The role of the manager is more challenging than that of the project super. Serving as a program manager, you have a far larger scope and must deal with more diverse stakeholders. The stakeholders are not only your clients; you’re your employees, subcontractors, vendors and financiers. You also must expect and embrace change and use change to your advantage. Your goal is to make sure your project teams complete the assigned work and meet their objectives, but a major issue is how to best leverage resources use across all your projects.

Resource Plan
One approach you can use is to develop a resource plan. This is different from a staffing management plan, as you are looking at all resources—people, tools, facilities, materials and finances.

It has been said that anything worth doing is worth measuring.

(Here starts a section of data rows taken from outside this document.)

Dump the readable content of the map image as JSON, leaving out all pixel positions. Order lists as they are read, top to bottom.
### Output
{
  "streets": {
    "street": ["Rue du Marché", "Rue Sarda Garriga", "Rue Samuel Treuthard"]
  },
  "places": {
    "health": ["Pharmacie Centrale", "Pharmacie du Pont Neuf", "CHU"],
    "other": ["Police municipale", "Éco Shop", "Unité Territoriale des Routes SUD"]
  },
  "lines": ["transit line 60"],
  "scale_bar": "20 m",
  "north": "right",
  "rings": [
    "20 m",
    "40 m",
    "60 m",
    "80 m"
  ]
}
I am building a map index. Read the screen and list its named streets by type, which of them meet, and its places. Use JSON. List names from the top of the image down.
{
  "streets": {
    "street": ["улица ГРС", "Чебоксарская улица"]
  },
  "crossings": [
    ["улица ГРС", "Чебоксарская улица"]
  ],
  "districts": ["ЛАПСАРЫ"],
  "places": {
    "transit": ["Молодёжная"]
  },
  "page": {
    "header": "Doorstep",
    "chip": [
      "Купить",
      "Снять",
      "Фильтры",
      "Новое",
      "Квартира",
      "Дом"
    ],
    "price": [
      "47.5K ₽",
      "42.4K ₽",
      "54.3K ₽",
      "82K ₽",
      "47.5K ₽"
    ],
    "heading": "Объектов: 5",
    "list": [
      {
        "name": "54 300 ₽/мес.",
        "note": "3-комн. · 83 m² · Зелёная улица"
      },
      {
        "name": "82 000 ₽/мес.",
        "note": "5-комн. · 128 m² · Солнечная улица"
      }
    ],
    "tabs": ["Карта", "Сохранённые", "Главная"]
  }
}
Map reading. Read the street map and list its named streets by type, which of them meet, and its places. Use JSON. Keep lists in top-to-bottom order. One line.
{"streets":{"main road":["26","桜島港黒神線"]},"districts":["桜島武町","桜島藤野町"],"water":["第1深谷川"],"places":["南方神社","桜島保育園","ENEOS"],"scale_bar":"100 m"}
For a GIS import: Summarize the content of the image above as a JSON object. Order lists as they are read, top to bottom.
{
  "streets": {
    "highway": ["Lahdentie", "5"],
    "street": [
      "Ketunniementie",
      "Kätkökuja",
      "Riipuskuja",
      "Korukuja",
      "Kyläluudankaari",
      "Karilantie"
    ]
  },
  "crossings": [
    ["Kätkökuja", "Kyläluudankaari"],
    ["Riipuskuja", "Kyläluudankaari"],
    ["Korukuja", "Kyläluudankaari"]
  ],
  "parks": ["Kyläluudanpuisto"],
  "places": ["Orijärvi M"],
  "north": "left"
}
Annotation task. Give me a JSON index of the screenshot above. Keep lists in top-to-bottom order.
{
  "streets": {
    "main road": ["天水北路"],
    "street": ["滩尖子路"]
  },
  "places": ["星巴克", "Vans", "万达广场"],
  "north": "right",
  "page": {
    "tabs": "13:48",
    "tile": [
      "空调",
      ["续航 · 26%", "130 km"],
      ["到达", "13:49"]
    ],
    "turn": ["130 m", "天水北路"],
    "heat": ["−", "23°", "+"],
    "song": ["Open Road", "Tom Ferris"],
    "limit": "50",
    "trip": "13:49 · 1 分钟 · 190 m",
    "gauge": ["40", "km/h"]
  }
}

Therefore, you must track and adapt the use of your company’s resources and monitor resource allocation. This means you need up-to-date information on resource availability to see if one project has underallocated and can be better used on another project. And you may have key trade personnel who are required on several projects. Too often this is done on the fly with no planning or foresight. While it may (or may not) work, it is inefficient and results in lost productivity and increase in overall cost to the company.

Tool Ideas
A tool that is helpful is a Program Management Information System (PMIS). Wow. What is that and can you really think a small contractor will use one? Remember, we are using the tools and techniques of Project Management. This is just a fancy way of saying that you need to develop a SYSTEM that focuses on resource productivity to enable you to quickly identify any resource conflicts that may occur in advance, since projects require different resources at different times. This system collects status and performance needs across all projects to assist you in identifying early any resource issues and evaluate their effect on productivity.

Developing such a system and maintaining it is easier said than done. You don’t want to have so much information that it takes too much time to collect and analyze it. If you do, it will never be used. You want to easily locate the information you need to assist you in leveraging company resources.

The object is to show when a resource may be overused or underused at various time periods to help you determine whether you can adjust your resource plan. Your PMIS can help you decide whether some activities on your program can be delayed until an overcommitted resource can be reassigned to work on another project. If your PMIS is using software, strive to understand how it handles resource allocation so you know the logic that is being used and the process to shift the timing of your program’s activities.

Resource management is a demanding and challenging task but totally essential to achieve your company’s goals and objectives and to make sure deliverables are completed as planned.  You must be proactive and work diligently to manage resource allocation and identify and resolve any conflicts as early as possible.